Segment Start: Record extracts

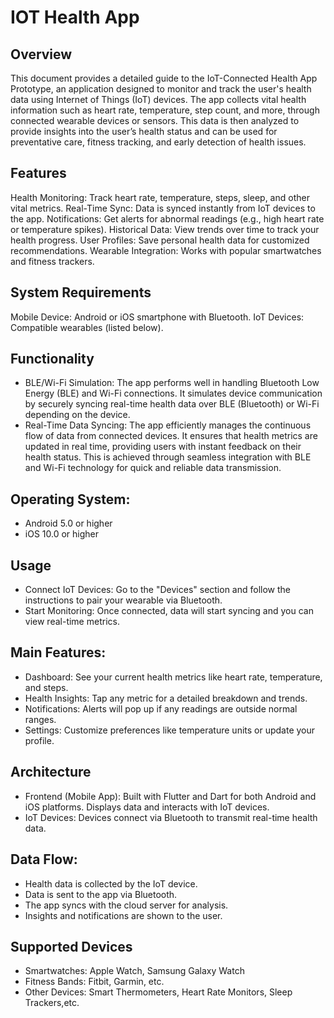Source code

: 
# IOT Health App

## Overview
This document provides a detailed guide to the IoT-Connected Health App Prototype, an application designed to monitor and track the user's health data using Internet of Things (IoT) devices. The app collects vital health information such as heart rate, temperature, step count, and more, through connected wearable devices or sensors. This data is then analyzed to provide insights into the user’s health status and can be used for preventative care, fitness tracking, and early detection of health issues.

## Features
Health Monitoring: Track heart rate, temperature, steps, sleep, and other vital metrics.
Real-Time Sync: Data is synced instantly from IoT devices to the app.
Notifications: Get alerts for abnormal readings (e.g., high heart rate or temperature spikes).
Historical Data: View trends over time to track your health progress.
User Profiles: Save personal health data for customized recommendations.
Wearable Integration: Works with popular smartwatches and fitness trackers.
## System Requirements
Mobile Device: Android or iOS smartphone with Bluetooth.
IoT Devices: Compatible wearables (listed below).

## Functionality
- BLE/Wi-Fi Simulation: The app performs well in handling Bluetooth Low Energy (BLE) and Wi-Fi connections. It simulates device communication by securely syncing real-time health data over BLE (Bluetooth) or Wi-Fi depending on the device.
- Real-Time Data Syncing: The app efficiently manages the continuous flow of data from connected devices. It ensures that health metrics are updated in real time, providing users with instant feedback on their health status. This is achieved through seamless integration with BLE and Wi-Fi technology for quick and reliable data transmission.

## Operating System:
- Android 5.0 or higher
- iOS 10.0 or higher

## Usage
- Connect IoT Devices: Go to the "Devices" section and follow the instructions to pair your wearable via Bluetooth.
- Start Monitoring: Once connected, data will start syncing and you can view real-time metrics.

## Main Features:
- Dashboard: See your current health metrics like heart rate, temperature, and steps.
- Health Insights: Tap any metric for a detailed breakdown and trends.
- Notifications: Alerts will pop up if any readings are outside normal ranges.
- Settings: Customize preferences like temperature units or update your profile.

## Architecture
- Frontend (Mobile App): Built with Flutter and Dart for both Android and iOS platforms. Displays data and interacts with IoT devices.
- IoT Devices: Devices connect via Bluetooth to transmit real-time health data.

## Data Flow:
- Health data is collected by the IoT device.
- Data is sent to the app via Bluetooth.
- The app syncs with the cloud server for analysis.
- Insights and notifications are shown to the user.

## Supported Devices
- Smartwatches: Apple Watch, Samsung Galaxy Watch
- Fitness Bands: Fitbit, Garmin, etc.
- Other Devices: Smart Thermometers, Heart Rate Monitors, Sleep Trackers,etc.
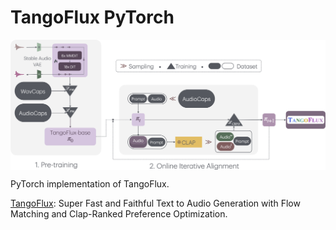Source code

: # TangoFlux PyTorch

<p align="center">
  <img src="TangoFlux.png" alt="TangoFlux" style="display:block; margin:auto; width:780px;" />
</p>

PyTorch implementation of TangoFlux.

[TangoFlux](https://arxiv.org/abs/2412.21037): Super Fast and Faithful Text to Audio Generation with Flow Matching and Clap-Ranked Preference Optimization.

Segment End: Record extracts

* [Goal of the exercise]
Which lines above contain the word "Monitoring"? Copy each of them.

* [Solved exercise]
Health Monitoring: Track heart rate, temperature, steps, sleep, and other vital metrics.
- Start Monitoring: Once connected, data will start syncing and you can view real-time metrics.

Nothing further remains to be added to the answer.